**What is expected**
Give the records back exactly as written, but without the images.

**The records**
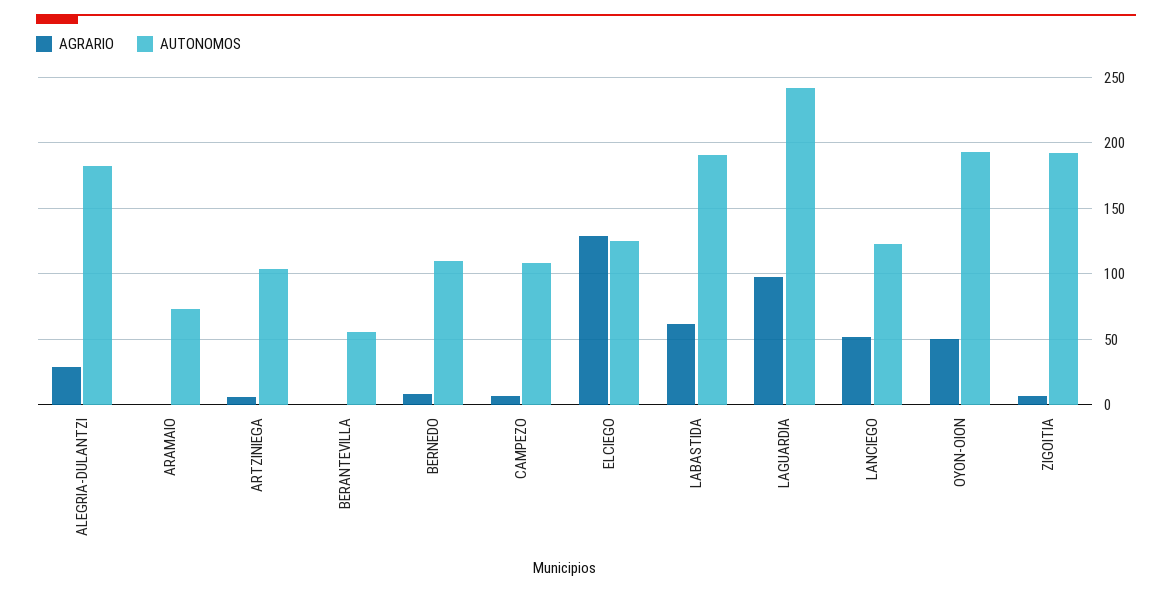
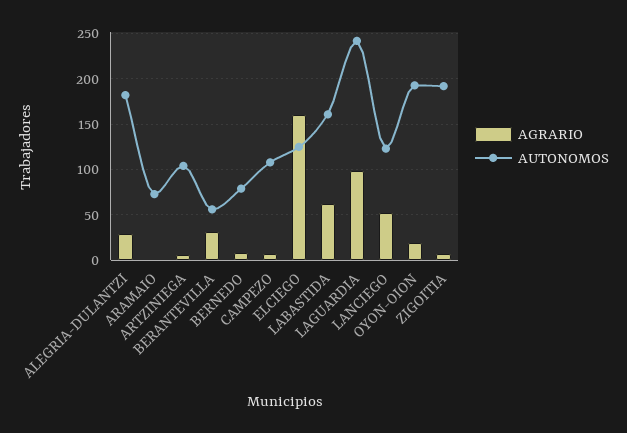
AGRARIO, BERANTEVILLA: 0 -> 30
AUTONOMOS, BERNEDO: 110 -> 80
AGRARIO, ELCIEGO: 130 -> 160
AUTONOMOS, LABASTIDA: 190 -> 160
AGRARIO, OYON-OION: 50 -> 20

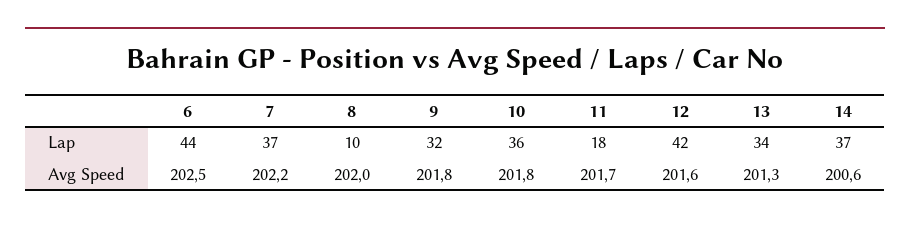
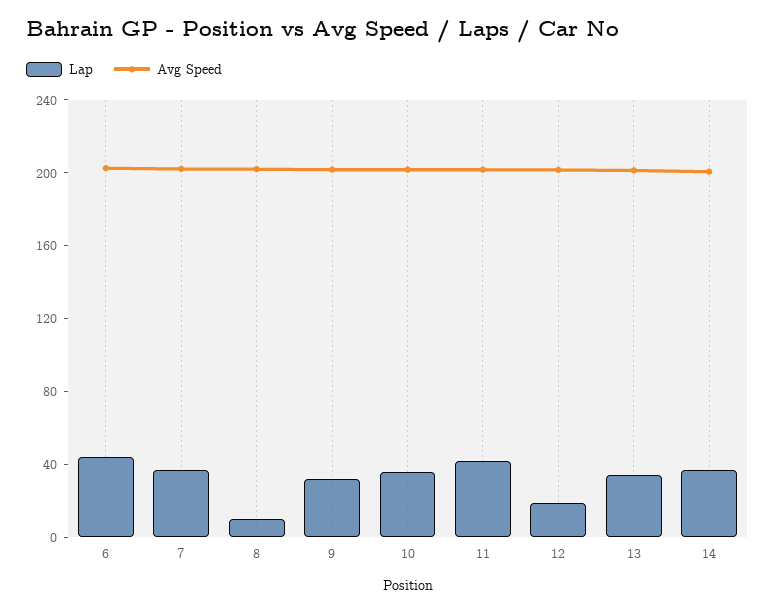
Lap, 11: 18 -> 40
Lap, 12: 42 -> 20

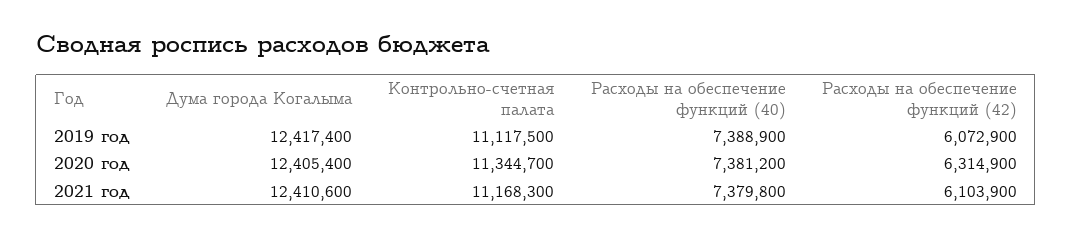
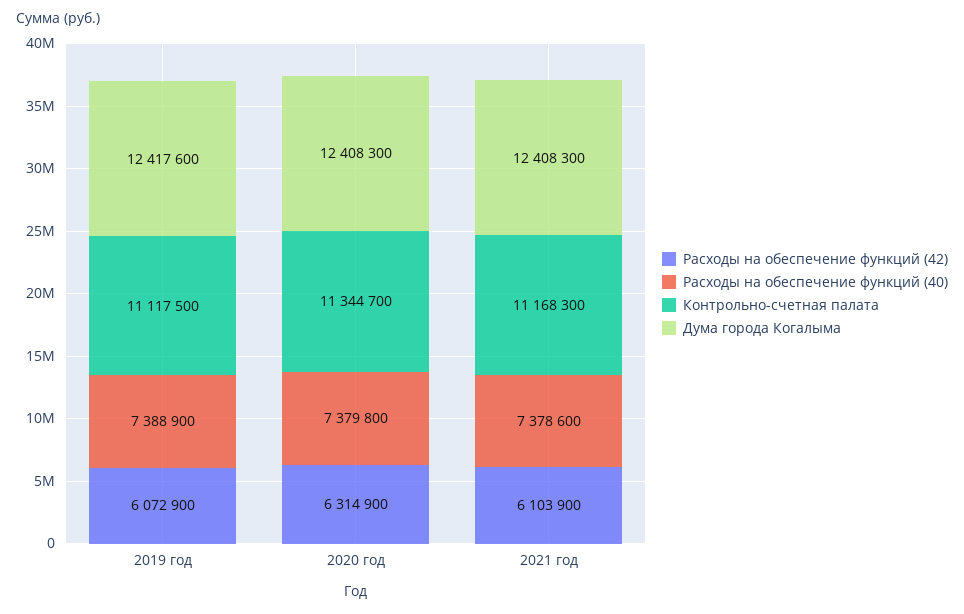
Дума города Когалыма, 2019 год: 12417400 -> 12417600
Дума города Когалыма, 2020 год: 12405400 -> 12408300
Расходы на обеспечение функций (40), 2020 год: 7381200 -> 7379800
Дума города Когалыма, 2021 год: 12410600 -> 12408300
Расходы на обеспечение функций (40), 2021 год: 7379800 -> 7378600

**Exercise answer**
AGRARIO, BERANTEVILLA: 0 -> 30
AUTONOMOS, BERNEDO: 110 -> 80
AGRARIO, ELCIEGO: 130 -> 160
AUTONOMOS, LABASTIDA: 190 -> 160
AGRARIO, OYON-OION: 50 -> 20

Lap, 11: 18 -> 40
Lap, 12: 42 -> 20

Дума города Когалыма, 2019 год: 12417400 -> 12417600
Дума города Когалыма, 2020 год: 12405400 -> 12408300
Расходы на обеспечение функций (40), 2020 год: 7381200 -> 7379800
Дума города Когалыма, 2021 год: 12410600 -> 12408300
Расходы на обеспечение функций (40), 2021 год: 7379800 -> 7378600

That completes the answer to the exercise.